HOW TO COMPLETE THIS TASK: Below are entries with pictures in them. Output exactly the lines starting at the line with "## can you name" and ending at the line with "当年FF10的盗版盘会固定卡", both included, but not the pictures.

DATA TO PROCESS:

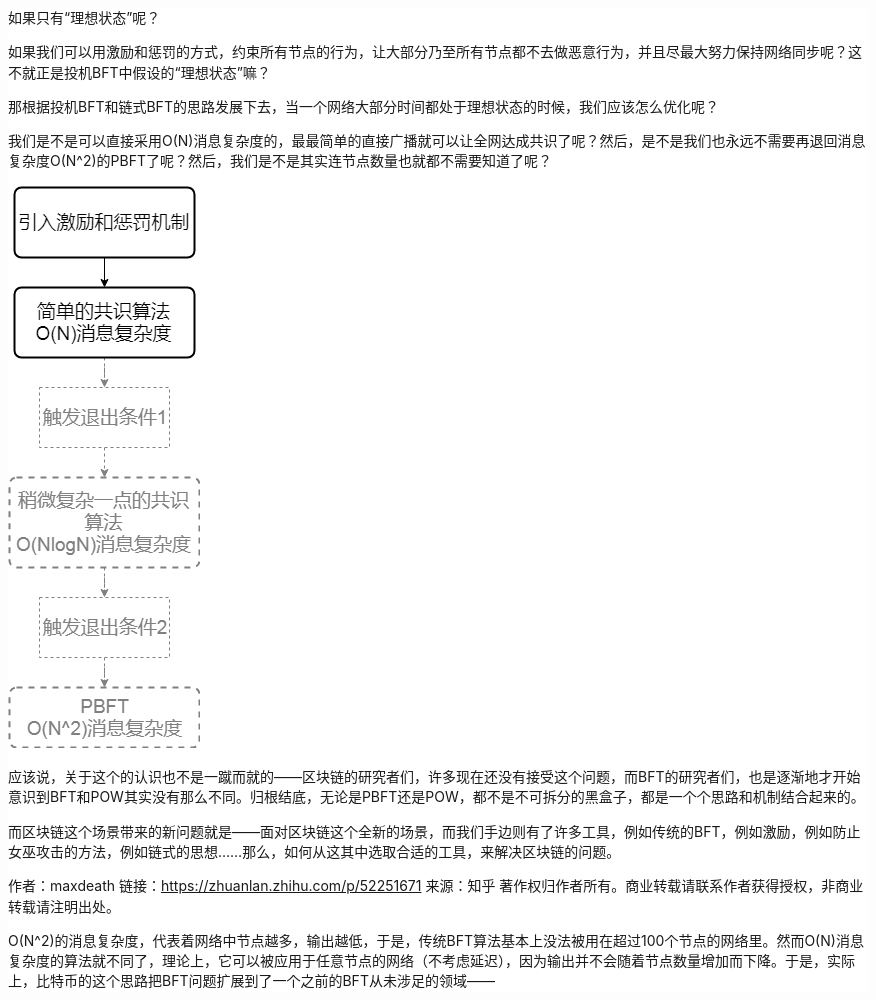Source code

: 如果只有“理想状态”呢？

如果我们可以用激励和惩罚的方式，约束所有节点的行为，让大部分乃至所有节点都不去做恶意行为，并且尽最大努力保持网络同步呢？这不就正是投机BFT中假设的“理想状态”嘛？

那根据投机BFT和链式BFT的思路发展下去，当一个网络大部分时间都处于理想状态的时候，我们应该怎么优化呢？

我们是不是可以直接采用O(N)消息复杂度的，最最简单的直接广播就可以让全网达成共识了呢？然后，是不是我们也永远不需要再退回消息复杂度O(N^2)的PBFT了呢？然后，我们是不是其实连节点数量也就都不需要知道了呢？

![img](拜占庭将军问题.assets/v2-4fa49002fadc7c2872e4fb8e829c87fb_720w.png)

应该说，关于这个的认识也不是一蹴而就的——区块链的研究者们，许多现在还没有接受这个问题，而BFT的研究者们，也是逐渐地才开始意识到BFT和POW其实没有那么不同。归根结底，无论是PBFT还是POW，都不是不可拆分的黑盒子，都是一个个思路和机制结合起来的。

而区块链这个场景带来的新问题就是——面对区块链这个全新的场景，而我们手边则有了许多工具，例如传统的BFT，例如激励，例如防止女巫攻击的方法，例如链式的思想……那么，如何从这其中选取合适的工具，来解决区块链的问题。





作者：maxdeath
链接：https://zhuanlan.zhihu.com/p/52251671
来源：知乎
著作权归作者所有。商业转载请联系作者获得授权，非商业转载请注明出处。



O(N^2)的消息复杂度，代表着网络中节点越多，输出越低，于是，传统BFT算法基本上没法被用在超过100个节点的网络里。然而O(N)消息复杂度的算法就不同了，理论上，它可以被应用于任意节点的网络（不考虑延迟），因为输出并不会随着节点数量增加而下降。于是，实际上，比特币的这个思路把BFT问题扩展到了一个之前的BFT从未涉足的领域——
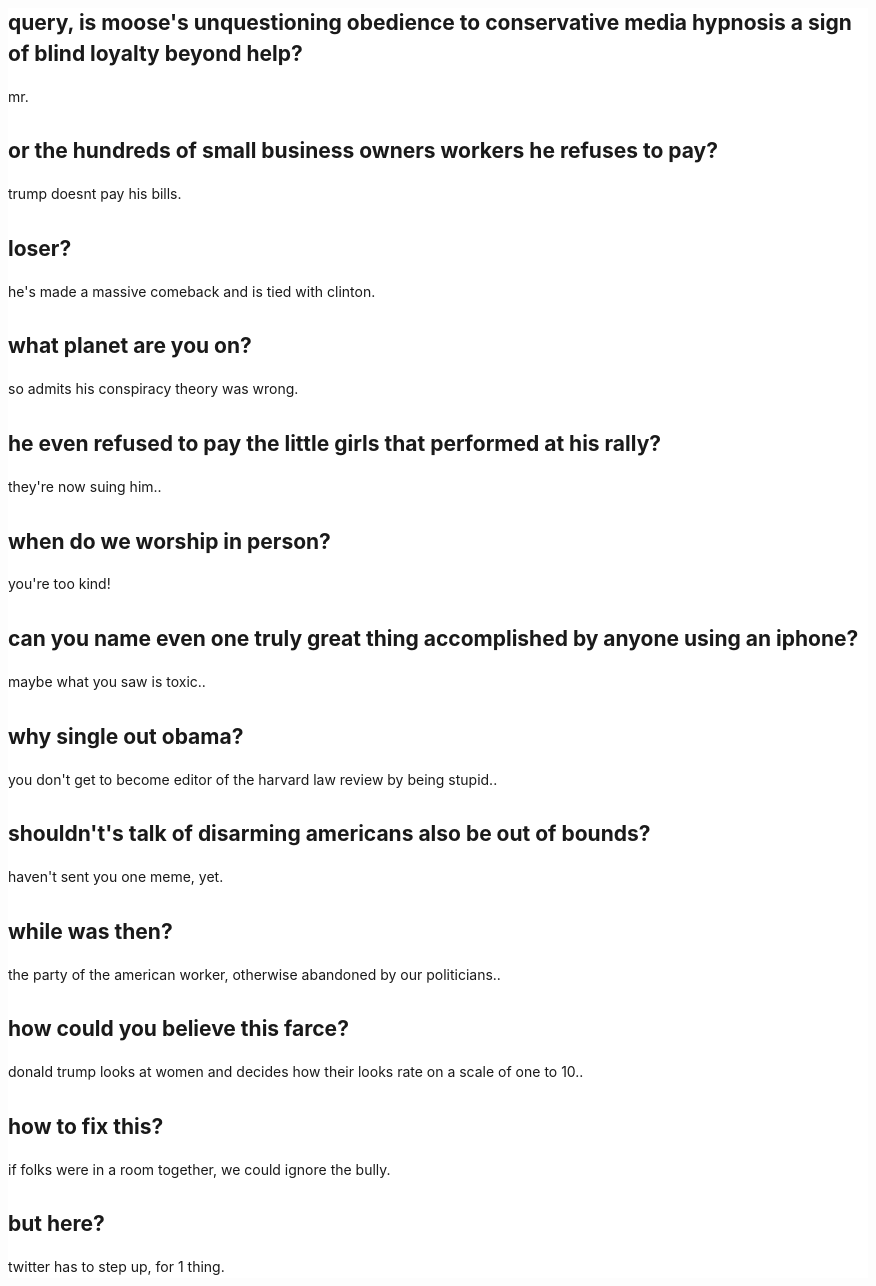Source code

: ## query, is moose's unquestioning obedience to conservative media hypnosis a sign of blind loyalty beyond help?
mr.

## or the hundreds of small business owners  workers he refuses to pay?
trump doesnt pay his bills.

## loser?
he's made a massive comeback and is tied with clinton.

## what planet are you on?
so admits his conspiracy theory was wrong.

## he even refused to pay the little girls that performed at his rally?
they're now suing him..

## when do we worship in person?
you're too kind!

## can you name even one truly great thing accomplished by anyone using an iphone?
maybe what you saw is toxic..

## why single out obama?
you don't get to become editor of the harvard law review by being stupid..

## shouldn't's talk of disarming americans also be out of bounds?
haven't sent you one meme, yet.

## while was then?
the party of the american worker, otherwise abandoned by our politicians..

## how could you believe this farce?
donald trump looks at women and decides how their looks rate on a scale of one to 10..

## how to fix this?
if folks were in a room together, we could ignore the bully.

## but here?
twitter has to step up, for 1 thing.
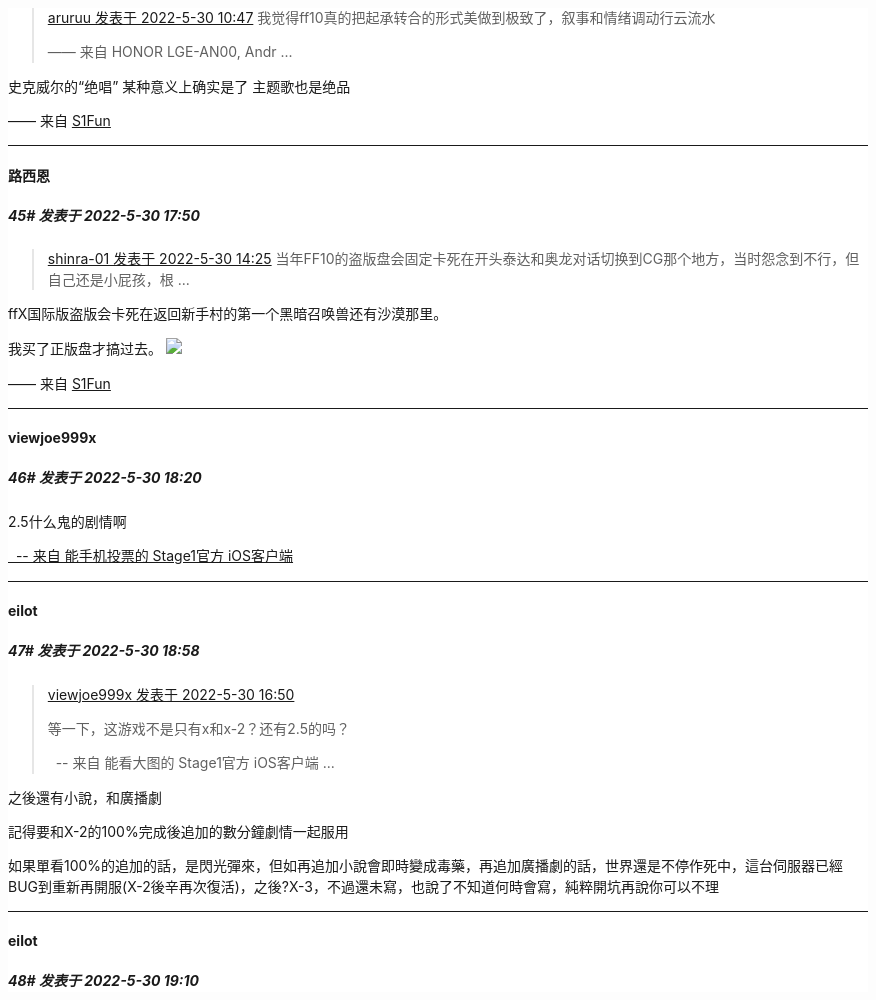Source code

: <blockquote><a href="httphttps://bbs.saraba1st.com/2b/forum.php?mod=redirect&amp;goto=findpost&amp;pid=56050841&amp;ptid=2072166" target="_blank">aruruu 发表于 2022-5-30 10:47</a>
我觉得ff10真的把起承转合的形式美做到极致了，叙事和情绪调动行云流水

—— 来自 HONOR LGE-AN00, Andr ...</blockquote>
史克威尔的“绝唱”
某种意义上确实是了
主题歌也是绝品

—— 来自 [S1Fun](https://s1fun.koalcat.com)

*****

####  路西恩  
##### 45#       发表于 2022-5-30 17:50

<blockquote><a href="httphttps://bbs.saraba1st.com/2b/forum.php?mod=redirect&amp;goto=findpost&amp;pid=56053750&amp;ptid=2072166" target="_blank">shinra-01 发表于 2022-5-30 14:25</a>
当年FF10的盗版盘会固定卡死在开头泰达和奥龙对话切换到CG那个地方，当时怨念到不行，但自己还是小屁孩，根 ...</blockquote>
ffX国际版盗版会卡死在返回新手村的第一个黑暗召唤兽还有沙漠那里。

我买了正版盘才搞过去。
<img src="https://static.saraba1st.com/image/smiley/face2017/001.png" referrerpolicy="no-referrer">

—— 来自 [S1Fun](https://s1fun.koalcat.com)

*****

####  viewjoe999x  
##### 46#       发表于 2022-5-30 18:20

2.5什么鬼的剧情啊

[  -- 来自 能手机投票的 Stage1官方 iOS客户端](https://itunes.apple.com/fi/app/saraba1st/id1221237470?mt=8)

*****

####  eilot  
##### 47#       发表于 2022-5-30 18:58

<blockquote><a href="httphttps://bbs.saraba1st.com/2b/forum.php?mod=redirect&amp;goto=findpost&amp;pid=56055727&amp;ptid=2072166" target="_blank">viewjoe999x 发表于 2022-5-30 16:50</a>

等一下，这游戏不是只有x和x-2？还有2.5的吗？

  -- 来自 能看大图的 Stage1官方 iOS客户端 ...</blockquote>
之後還有小說，和廣播劇

記得要和X-2的100%完成後追加的數分鐘劇情一起服用

如果單看100%的追加的話，是閃光彈來，但如再追加小說會即時變成毒藥，再追加廣播劇的話，世界還是不停作死中，這台伺服器已經BUG到重新再開服(X-2後辛再次復活)，之後?X-3，不過還未寫，也說了不知道何時會寫，純粹開坑再說你可以不理

*****

####  eilot  
##### 48#       发表于 2022-5-30 19:10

TASK OUTPUT:
## can you name even one truly great thing accomplished by anyone using an iphone?
maybe what you saw is toxic..

## why single out obama?
you don't get to become editor of the harvard law review by being stupid..

## shouldn't's talk of disarming americans also be out of bounds?
haven't sent you one meme, yet.

## while was then?
the party of the american worker, otherwise abandoned by our politicians..

## how could you believe this farce?
donald trump looks at women and decides how their looks rate on a scale of one to 10..

## how to fix this?
if folks were in a room together, we could ignore the bully.

## but here?
twitter has to step up, for 1 thing.
Source code

: <blockquote><a href="httphttps://bbs.saraba1st.com/2b/forum.php?mod=redirect&amp;goto=findpost&amp;pid=56050841&amp;ptid=2072166" target="_blank">aruruu 发表于 2022-5-30 10:47</a>
我觉得ff10真的把起承转合的形式美做到极致了，叙事和情绪调动行云流水

—— 来自 HONOR LGE-AN00, Andr ...</blockquote>
史克威尔的“绝唱”
某种意义上确实是了
主题歌也是绝品

—— 来自 [S1Fun](https://s1fun.koalcat.com)

*****

####  路西恩  
##### 45#       发表于 2022-5-30 17:50

<blockquote><a href="httphttps://bbs.saraba1st.com/2b/forum.php?mod=redirect&amp;goto=findpost&amp;pid=56053750&amp;ptid=2072166" target="_blank">shinra-01 发表于 2022-5-30 14:25</a>
当年FF10的盗版盘会固定卡死在开头泰达和奥龙对话切换到CG那个地方，当时怨念到不行，但自己还是小屁孩，根 ...</blockquote>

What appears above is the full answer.